A 2020 study entitled "Understanding Challenges Faced in Online Teaching and Learning Among Malaysian Universities' Instructors During Covid-19 Pandemic" found that many educators struggled to adapt to elearning due to ineffective real-time communication, technology incompetence, and low rate interaction.

There are also elearning issues for students, such as weak Internet connectivity and the lack of devices.

Chong's workshops, catering to students between nine and 17 years, will focus on teaching them how to create 2D multiplayer games. The teenager hopes students can help their teachers gamify the lessons and share these skills in virtual meetings during their club or co-curricular activities.

"I'm running these workshops free of charge to create awareness and give the participants the tools to develop games and gamify their lessons. These skills are essential as we move towards digitalisation with online classes and meetings. We need to learn and integrate digital technologies and gamification into our lessons.

"When teachers gamify their online classes, students would be more motivated to learn and participate, and the virtual classroom will be more energetic and motivating," said Chong, a Year 11 student at a private school in Shah Alam, Selangor.

Chong has been conducting workshops like comic drawing, coding, game development and 2D animation since 2016. He has won many awards in game development, coding and STEM (Science, Technology, Engineering and Mathematics).

Last October, he clinched the first place at youth organisation Project ID's Young Educators Challenge 2021. The following month, he won the Gold Award and Jury Award in the Creative @ Schools Level Up Game Development competition organised by Malaysia Digital Economy Corporation.

For his upcoming workshops, Chong will use a virtual meeting platform called Gather.Town, which allows students to create fully customised worlds that can be gamified.

Siblings Emerson (left) and Sheldon created an online game in 2019 called Earth Boy Recycling Game to help kids learn about the 3Rs (reduce, reuse and recycle). Photo: FilepicSiblings Emerson (left) and Sheldon created an online game in 2019 called Earth Boy Recycling Game to help kids learn about the 3Rs (reduce, reuse and recycle). Photo: Filepic

"Because no coding is required, it is quick and easy for teachers to create games and apply them in their online classes. I will also be sharing some valuable tricks and tools in creating the games.

"Anyone can sign up for the workshops. You only need to have a laptop or desktop to create the online games in Gather.Town," shared Chong, who has authored and published two children science-fiction books – The Time Dimension and The Elementals.

The gamification workshops are part of Chong's project for the Rise Challenge, an American-based online project which he's participating in. Part of the programme's requirement is for students to solve humanity's most pressing problems.
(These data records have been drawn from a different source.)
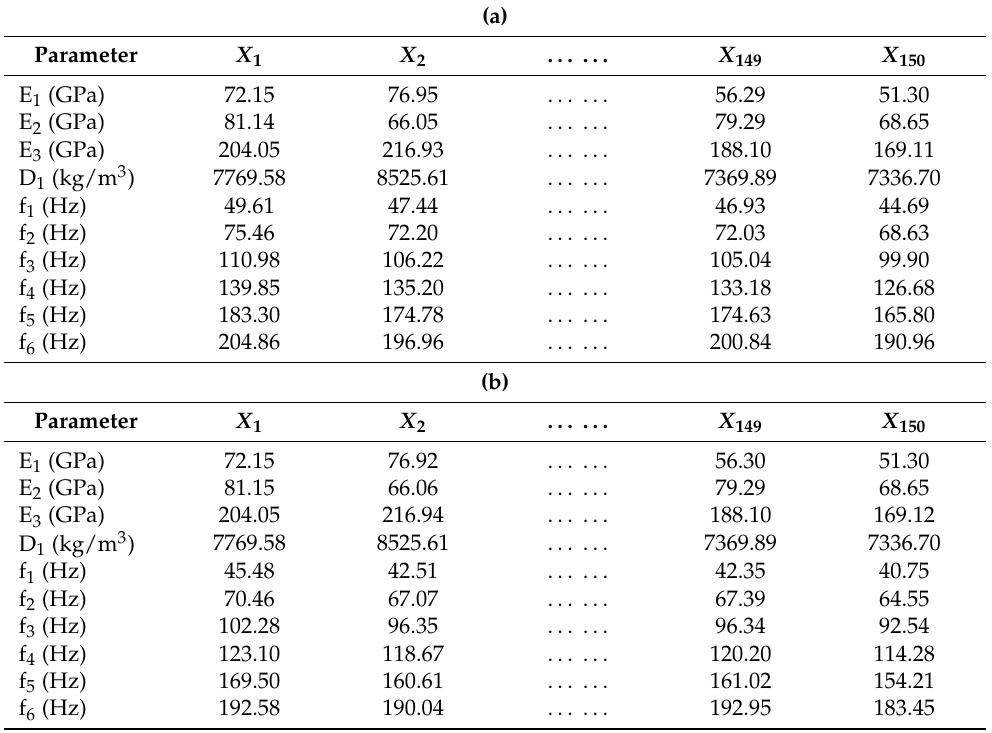
Table A1. ( a ). Design variable sampling points of solid FE model and corresponding first six natural frequencies. ( b ). Design variable sampling points of mixed model and corresponding first six natural frequencies.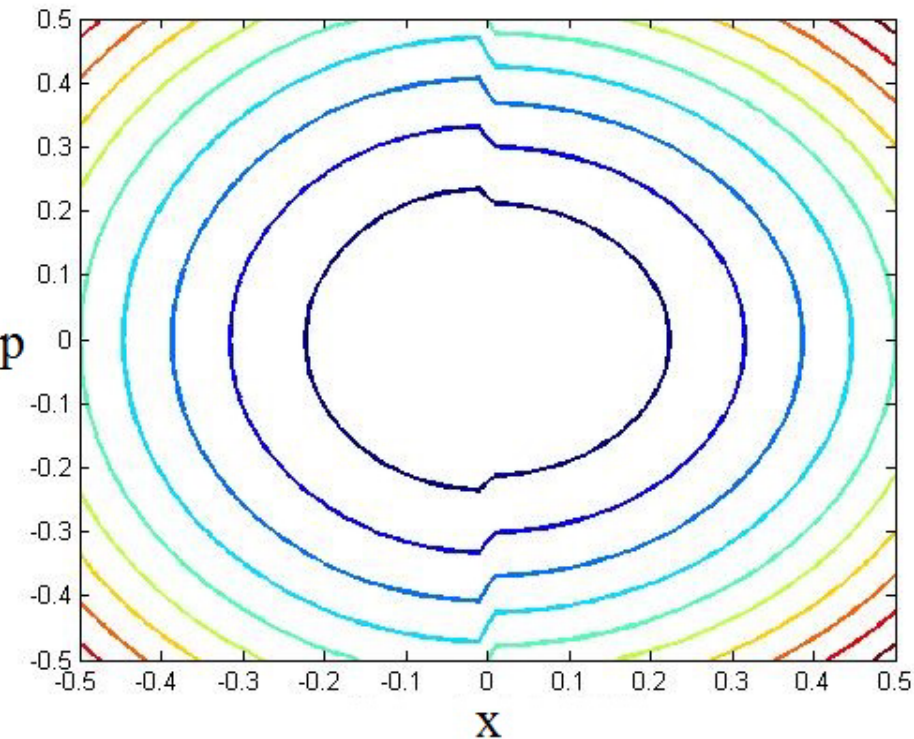
Figure 5. Phase portrait of the PDM Hamiltonian associated with single well potential for λ = 0.1.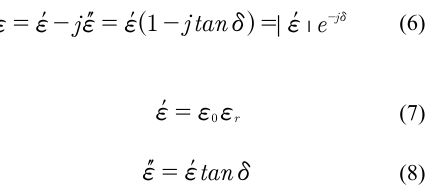
Figure 3. XRD patterns of CaCO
Chong isn't new to community-based projects. He volunteers at turtle conservation centres and organises free arts and craft workshops for various non-governmental organisations, including Buddhist associations.

In 2019, together with his brother Emerson, 13, Chong created an online game called Earth Boy Recycling Game on Scratch to help kids learn about the 3Rs (reduce, reuse and recycle).

In addition, they have collaborated with New York artist Wendy Conception to create an Earth Boy comic panel published in Unicef's climate comic book.

The siblings also have a large following on YouTube; their channel (CyberLegends Animations) has over 192,000 subscribers.

Chong says by creating their own multiplayer online games, students can make good use of their screen time, be innovative and take charge of their own learning.

"Students can create games with educational content or on the topic they are learning and share it with their classmates so that they can learn from one another and inspire each other.

“They can also learn a topic through creating the gamified lessons themselves. One of the main aims of these workshops is to create a positive ripple effect. I want to convey knowledge and also inspire educators and children to explore new avenues," said Chong, who is currently working with Project ID to design a video chat platform for a virtual event by Unicef Malaysia.